両親がいないから同情した目で見る周りが、嫌いだった。
だから僕から周りを遠ざけていた。
そんなある冬の日だった。
「…ねぇ、もっとまともに人を見れないの?」
「――…え?」
「そんな目、棄てておいでよ」
無理があるだろう?アホかコイツ。
「じゃあ、君もソレ、棄ててよ」
「…なにを?」
「ポーカーフェイス。作り笑いに愛想笑い。処世術なのは判るけど、僕にまで向けてこないで。何だかんだ不愉快だ」
そう指摘した後、暫くしたら君は僕の隣を歩くようになった。
君から僕に向かって「イライラする」って言ったんだろ?幼いながらに傷付いたんだぞ?なのに今じゃ「となりにいても良い?」って何それ?

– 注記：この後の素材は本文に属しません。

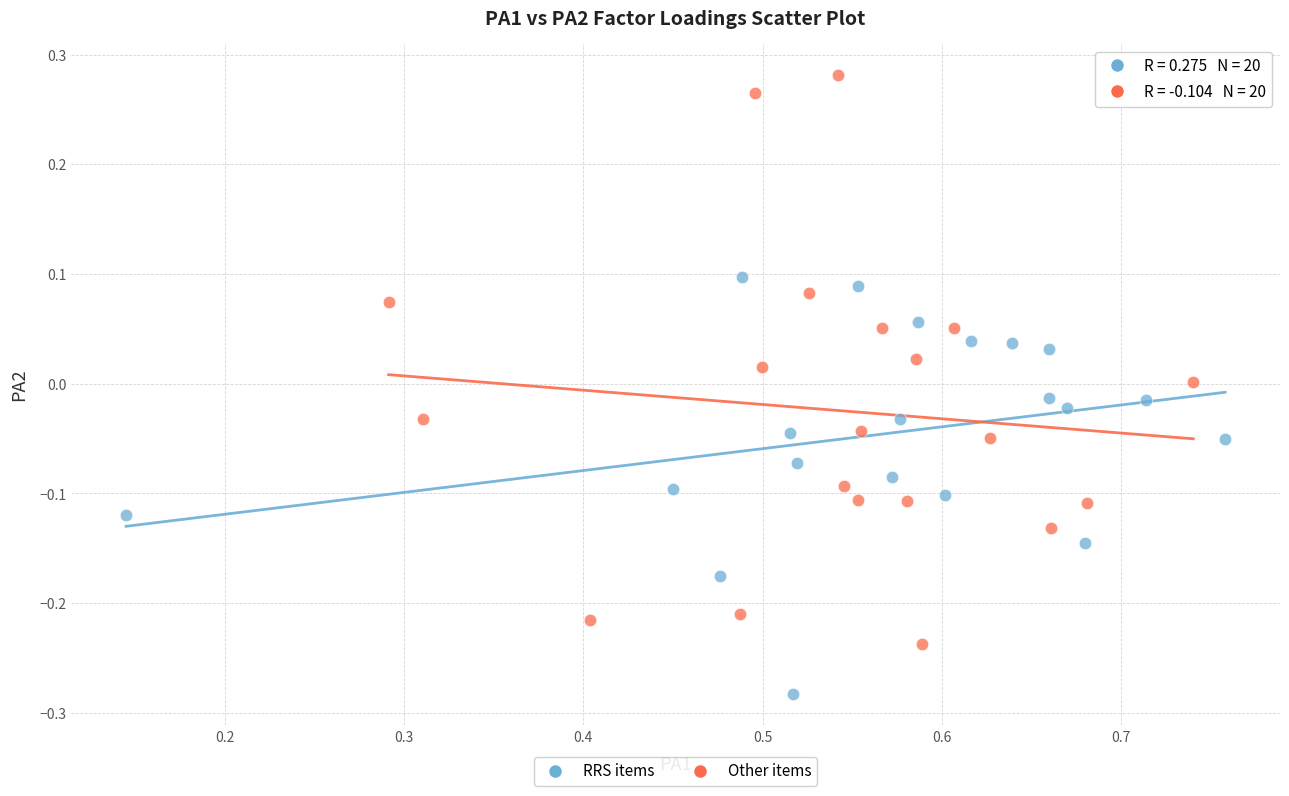

Which series has the widest spread of Y values?

Other items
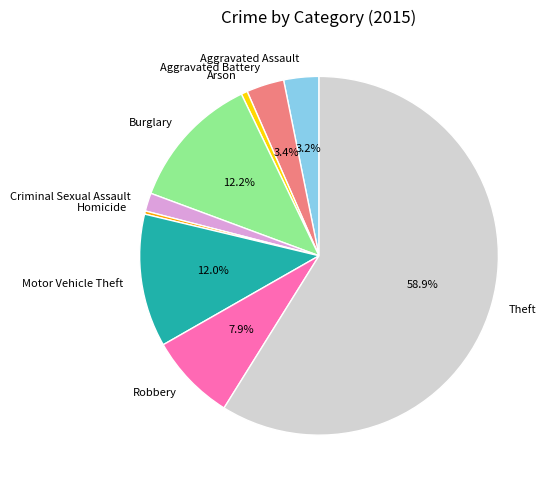

Between Criminal Sexual Assault and Robbery, which is larger?

Robbery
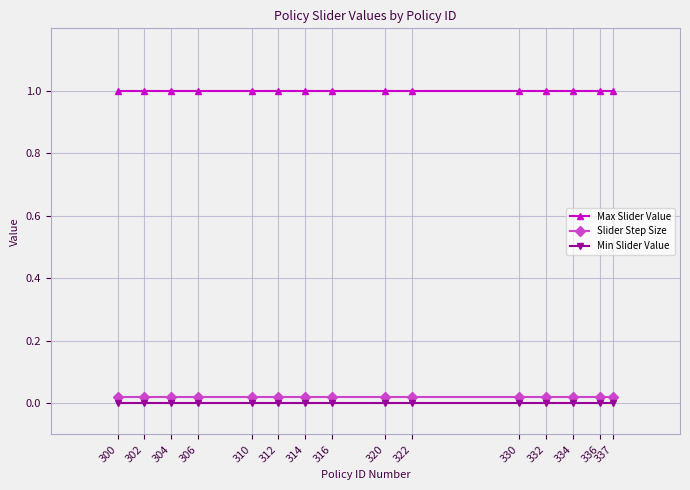

True or false: Min Slider Value and Max Slider Value intersect in this chart.

False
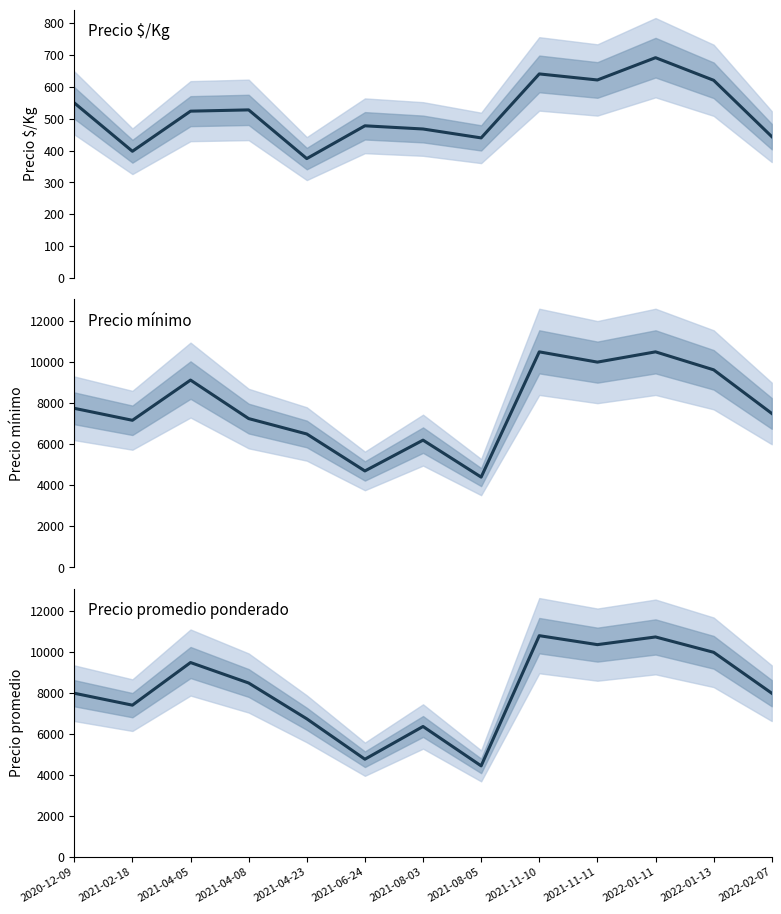

The Precio promedio ponderado series shows 6079 at 2021-11-10. True or false?

False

だから冷たく振る舞った。そうすれば離れると思ったんだ。でも君は僕の隣を歩いた。僕の隣を座るようになった。
君だけが僕のそばにいてくれた。
「ハリー!!」
君が僕を呼ぶ。
「なに?リドル」
それは、誰にとっても当たり前なことでも…僕にとっては特別なこと。
「一緒にかえろ?」
「…うん」
だって、君だけが…僕を呼んでくれるから。
君だけが、僕を存在させてくれるから。
繋ぐ左手が暖かい。
「――…暖かい」
「今日は一段と冷えたからね」
きっと、リドルだから暖かいんだよ。
「…生まれてきてくれてありがとう」
君と見るから、灰色の世界が鮮やかに見えるんだ。
温もりも、世界も光も感情も…
「え?何か言った?」
「ううん、何でもないよ♪」
君が僕に与えてくれたから、君が僕を必要としてくれる間は…生きていられる。